The simulation results underscore the importance of conducting comprehensive assessments over the course of follow-up in a longitudinal study. Most importantly, the selection of assessments must be guided by clinicians and other researchers with expertise in the substantive area of focus. Whether bias is introduced because a variable is inadvertently excluded from analyses or not collected during assessment is immaterial once the analyses have been completed. The building of a propensity model is not simply a data analytic exercise, but instead must be an active collaboration among researchers. The availability of the variables for the propensity adjustment, through a well-guided choice of assessments at the design stage of an observational study, plays a critical role in bias reduction. Of course, there is a risk of a tradeoff between in depth, time-consuming assessments and retention in a longitudinal study.

Rosenbaum and Rubin (1983) described three approaches to implementing the propensity adjustment: stratification, matching and covariate adjustment. The use of the latter approach is typically discouraged. The simulation study described here was limited to stratification. It is not clear how these results compare to the impact of propensity score misspecification on matching. Furthermore, this simulation-based evaluation of misspecification does not examine sensitivity to hidden bias in the manner proposed by Rosenbaum (2002) in which one estimates a range of change in the magnitude of treatment effectiveness estimates based on the strength of the association of hypothetical omitted confounders with treatment assignment.
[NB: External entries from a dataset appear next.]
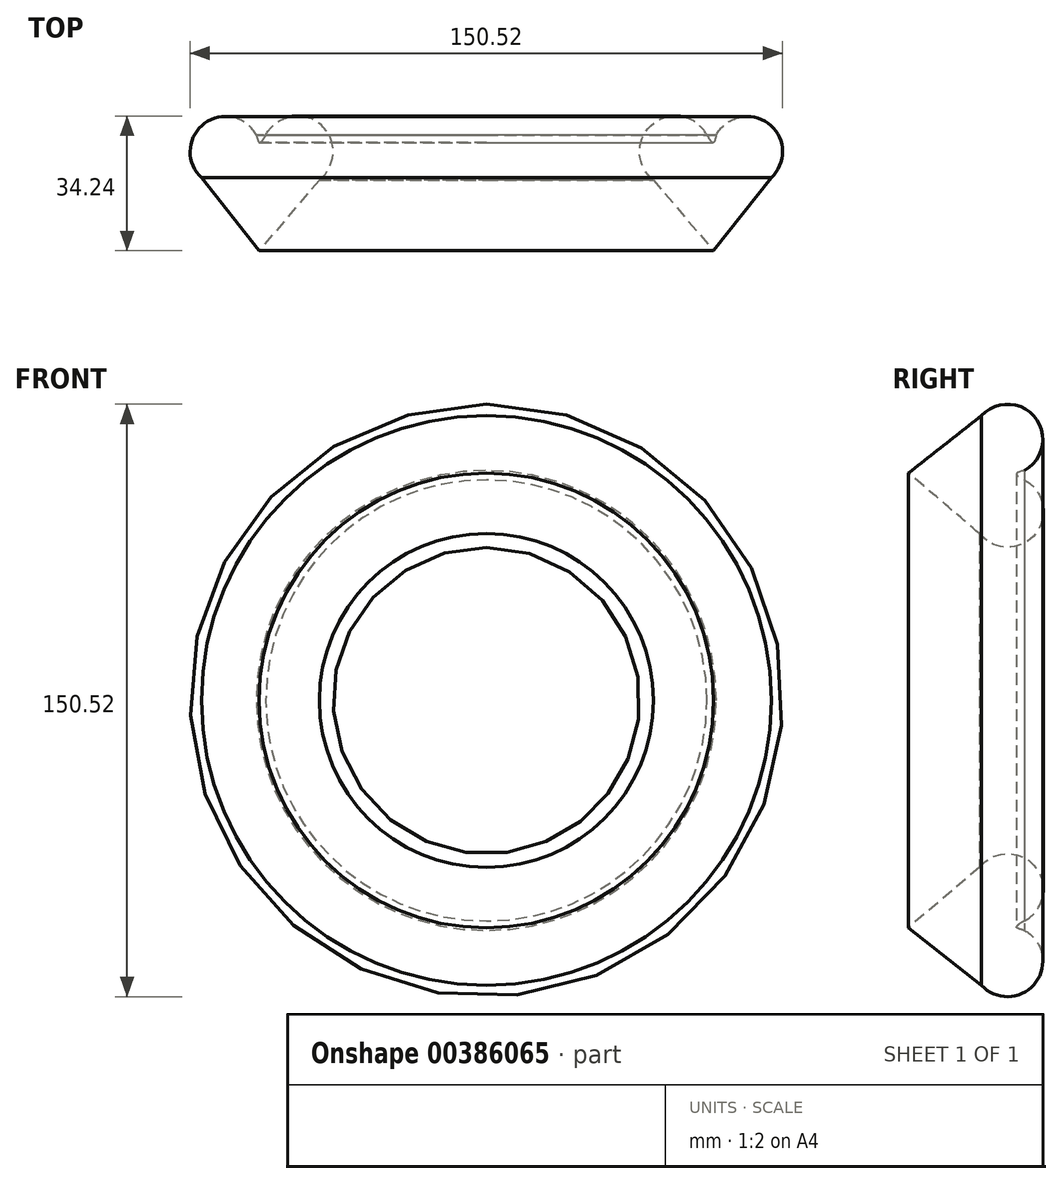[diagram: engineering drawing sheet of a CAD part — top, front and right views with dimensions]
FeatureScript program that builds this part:
annotation { "Feature Type Name" : "Feature", "Feature Type Description" : "" }
export const myFeature = defineFeature(function(context is Context, id is Id, definition is map)
    precondition{}
    {
        {
            var Q0;
            Q0=qCreatedBy(makeId("Top.planeOp"),FACE);
            var sketch = newSketch(context, id + "F0", { "sketchPlane" : qUnion([Q0])});
            skArc(sketch, "E0", {"start": v(-33.88, 29.43) * mm, "mid": v(-47.26, 32.22) * mm, "end": v(-47.84, 18.56) * mm});
            skArc(sketch, "E1", {"start": v(-17.9, 17.96) * mm, "mid": v(-17.6, 32.1) * mm, "end": v(-31.5, 29.43) * mm});
            skLineSegment(sketch, "E2", {"start": v(-49.58, 20.77) * mm, "end": v(-33.22, 0) * mm});
            skLineSegment(sketch, "E3", {"start": v(-15.5, 20.77) * mm, "end": v(-33.22, 0) * mm});
            skFitSpline(sketch, "E4", {"points": [v(-33.88, 29.43) * mm, v(-33.06, 27.44) * mm, v(-31.5, 29.43) * mm], "startDerivative": vector(1.41, -6.03) * mm, "endDerivative": vector(3.34, 5.87) * mm});
            skLineSegment(sketch, "E5", {"start": v(24.54, 35.2) * mm, "end": v(24.54, -36.77) * mm});
            skSolve(sketch);
        }
        {
            var Q0;
            {var subQ4=sQuery(id+"F0.wireOp",EDGE,"E4");Q0=makeQuery(id+"F0.imprint","IMPRINT",FACE,{"disambiguationData":[TD([[makeQuery(id+"F0.imprint","IMPRINT",EDGE,{"derivedFrom":subQ4}),-1.0]])]});}
            var Q1;
            {var subQ0=sQuery(id+"F0.wireOp",EDGE,"E2");var subQ1=sQuery(id+"F0.wireOp",EDGE,"E0");var subQ2=makeQuery(id+"F0.imprint","INTERSECT",VERTEX,{"disambiguationData":[OD(0.0)],"derivedFrom":[subQ1,subQ0]});Q1=makeQuery(id+"F0.imprint","IMPRINT",FACE,{"disambiguationData":[TD([[makeQuery(id+"F0.imprint","IMPRINT",EDGE,{"disambiguationData":[TD([[subQ2,1.0]])],"derivedFrom":subQ1}),1.0]])]});}
            var Q2;
            {var subQ0=sQuery(id+"F0.wireOp",EDGE,"E3");var subQ1=sQuery(id+"F0.wireOp",EDGE,"E1");var subQ2=makeQuery(id+"F0.imprint","INTERSECT",VERTEX,{"disambiguationData":[OD(0.0)],"derivedFrom":[subQ1,subQ0]});Q2=makeQuery(id+"F0.imprint","IMPRINT",FACE,{"disambiguationData":[TD([[makeQuery(id+"F0.imprint","IMPRINT",EDGE,{"disambiguationData":[TD([[subQ2,-1.0]])],"derivedFrom":subQ1}),1.0]])]});}
            var Q3;
            Q3=sQuery(id+"F0.wireOp",EDGE,"E5");
            revolve(context, id + "F1", {"entities" : qUnion([Q0, Q1, Q2]), "axis" : qUnion([Q3]), "revolveType" : RevolveType.FULL});
        }
    });
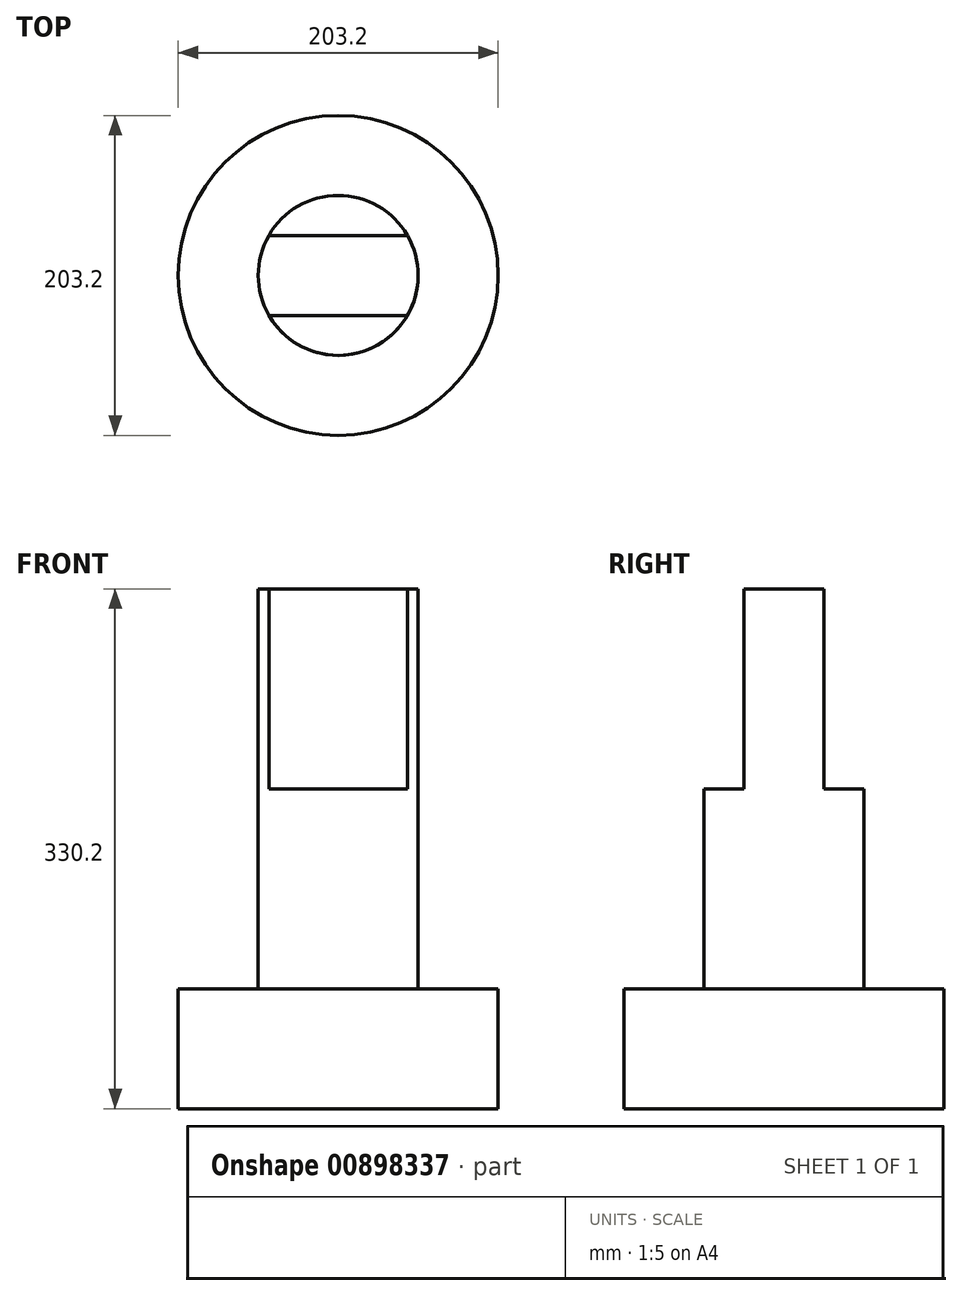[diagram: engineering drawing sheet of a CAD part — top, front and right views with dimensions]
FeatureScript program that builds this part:
annotation { "Feature Type Name" : "Feature", "Feature Type Description" : "" }
export const myFeature = defineFeature(function(context is Context, id is Id, definition is map)
    precondition{}
    {
        {
            var Q0;
            Q0=qCreatedBy(makeId("Top.planeOp"),FACE);
            var sketch = newSketch(context, id + "F0", { "sketchPlane" : qUnion([Q0])});
            skCircle(sketch, "E0", {"center": v(0, 0) * mm, "radius": 101.6 * mm});
            skSolve(sketch);
        }
        {
            var Q0;
            Q0=makeQuery(id+"F0.imprint","IMPRINT",FACE,{"disambiguationData":[TD([[makeQuery(id+"F0.imprint","IMPRINT",EDGE,{"derivedFrom":sQuery(id+"F0.wireOp",EDGE,"E0")}),1.0]])]});
            extrude(context, id + "F1", {"entities" : qUnion([Q0]), "depth" : 76.2 * mm, "offsetDistance" : 25.4 * mm});
        }
        {
            var Q0;
            Q0=makeQuery(id+"F1.opExtrude","CAP_FACE",FACE,{"disambiguationData":[OSD([sQuery(id+"F0.wireOp",EDGE,"E0")])],"isStart":false});
            var sketch = newSketch(context, id + "F2", { "sketchPlane" : qUnion([Q0])});
            skCircle(sketch, "E1", {"center": v(0, 0) * mm, "radius": 50.8 * mm});
            skSolve(sketch);
        }
        {
            var Q0;
            Q0=makeQuery(id+"F2.imprint","IMPRINT",FACE,{"disambiguationData":[TD([[makeQuery(id+"F2.imprint","IMPRINT",EDGE,{"derivedFrom":sQuery(id+"F2.wireOp",EDGE,"E1")}),1.0]])]});
            extrude(context, id + "F3", {"entities" : qUnion([Q0]), "operationType" : NewBodyOperationType.ADD, "depth" : 127 * mm, "offsetDistance" : 25.4 * mm});
        }
        {
            var Q0;
            Q0=makeQuery(id+"F3.opExtrude","CAP_FACE",FACE,{"disambiguationData":[OSD([sQuery(id+"F2.wireOp",EDGE,"E1")])],"isStart":false});
            var sketch = newSketch(context, id + "F4", { "sketchPlane" : qUnion([Q0])});
            skLineSegment(sketch, "E2", {"start": v(-44, 25.4) * mm, "end": v(44, 25.4) * mm});
            skLineSegment(sketch, "E3", {"start": v(-44, -25.4) * mm, "end": v(44, -25.4) * mm});
            skSolve(sketch);
        }
        {
            var Q0;
            {var subQ0=sQuery(id+"F4.wireOp",EDGE,"E2");Q0=makeQuery(id+"F4.imprint","IMPRINT",FACE,{"disambiguationData":[TD([[makeQuery(id+"F4.imprint","IMPRINT",EDGE,{"derivedFrom":subQ0}),-1.0]])]});}
            extrude(context, id + "F5", {"entities" : qUnion([Q0]), "operationType" : NewBodyOperationType.ADD, "depth" : 127 * mm, "offsetDistance" : 25.4 * mm});
        }
    });
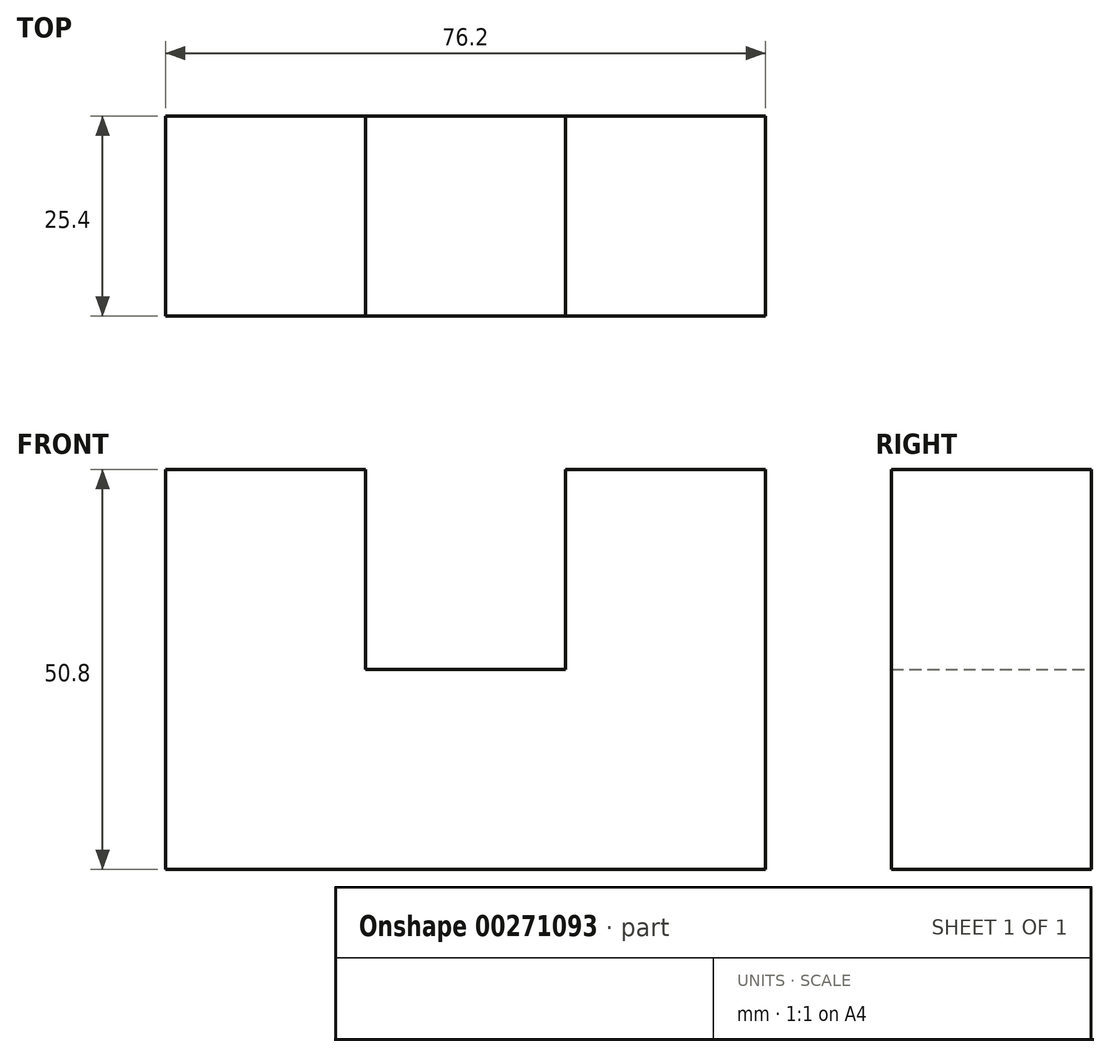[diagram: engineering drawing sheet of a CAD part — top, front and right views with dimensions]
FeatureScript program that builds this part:
annotation { "Feature Type Name" : "Feature", "Feature Type Description" : "" }
export const myFeature = defineFeature(function(context is Context, id is Id, definition is map)
    precondition{}
    {
        {
            var Q0;
            Q0=qCreatedBy(makeId("Front.planeOp"),FACE);
            var sketch = newSketch(context, id + "F0", { "sketchPlane" : qUnion([Q0])});
            skLineSegment(sketch, "E0", {"start": v(0, 0) * mm, "end": v(0, -50.8) * mm});
            skLineSegment(sketch, "E1", {"start": v(0, -50.8) * mm, "end": v(76.2, -50.8) * mm});
            skLineSegment(sketch, "E2", {"start": v(76.2, -50.8) * mm, "end": v(76.2, 0) * mm});
            skLineSegment(sketch, "E3", {"start": v(76.2, 0) * mm, "end": v(50.8, 0) * mm});
            skLineSegment(sketch, "E4", {"start": v(50.8, 0) * mm, "end": v(50.8, -25.4) * mm});
            skLineSegment(sketch, "E5", {"start": v(50.8, -25.4) * mm, "end": v(25.4, -25.4) * mm});
            skLineSegment(sketch, "E6", {"start": v(25.4, -25.4) * mm, "end": v(25.4, 0) * mm});
            skLineSegment(sketch, "E7", {"start": v(25.4, 0) * mm, "end": v(0, 0) * mm});
            skSolve(sketch);
        }
        {
            var Q0;
            Q0 = qSketchRegion(id + "F0", true);
            extrude(context, id + "F1", {"entities" : qUnion([Q0]), "depth" : 25.4 * mm});
        }
    });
Observational studies, by design, will seldom, if ever, provide the complete data needed to calculate the true propensity score; instead an estimated score will be used to implement the propensity adjustment. This simulation study has shown that neglecting to include in the estimated propensity score time-varying confounds that are strongly associated with treatment and outcome had much greater impact on the performance of a quintile-stratified propensity adjustment than omission of time-invariant confounds. In conclusion, careful propensity model building and evaluation of group balance are essential when the adjustment is applied.